Signatures of the spatial extent of plastic events in the yielding transition in amorphous solids

TL;DR

This paper investigates how the spatial extent of avalanches in sheared amorphous solids influences the distribution of local residual stresses, revealing size-dependent effects and a new scaling relation between avalanche size and stress distributions.

Contribution

It demonstrates that the spatial extent of avalanches affects residual stress distributions and introduces a new scaling relation linking avalanche size and residual stress exponents.

Findings

Residual stress distribution features a system size dependent plateau.

Departure from power-law form is due to far field effects.
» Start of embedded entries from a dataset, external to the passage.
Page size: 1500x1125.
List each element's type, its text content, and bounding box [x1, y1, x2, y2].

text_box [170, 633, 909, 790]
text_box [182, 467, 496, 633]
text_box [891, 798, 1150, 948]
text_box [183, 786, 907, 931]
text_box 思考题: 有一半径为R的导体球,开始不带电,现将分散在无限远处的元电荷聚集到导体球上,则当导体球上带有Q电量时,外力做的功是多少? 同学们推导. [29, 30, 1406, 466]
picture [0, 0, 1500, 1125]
Average weakest site stress scales with system size.

Abstract

Amorphous solids are yield stress materials that flow when a sufficient load is applied. Their flow consists of periods of elastic loading interrupted by rapid stress drops, or avalanches, coming from microscopic rearrangements known as shear transformations (STs). Here we show that the spatial extent of avalanches in a steadily sheared amorphous solid has a profound effect on the distribution of local residual stresses $x$. We find that in this distribution, the most unstable sites are located in a system size dependent plateau. While the entrance into the plateau is set by the lower cutoff of the mechanical noise produced by individual STs, the departure from the usually assumed power-law (pseudogap) form $P(x) \sim x^{\theta}$ comes from far field effects related to spatially extended rearrangements. Interestingly, we observe that the average value of weakest sites $\langle x_{min} \rangle$ is located in an intermediate power law regime between the pseudogap and the plateau regimes, whose exponent decreases with system size. Our findings imply a new scaling relation linking the exponents characterizing the avalanche size and residual stress distributions.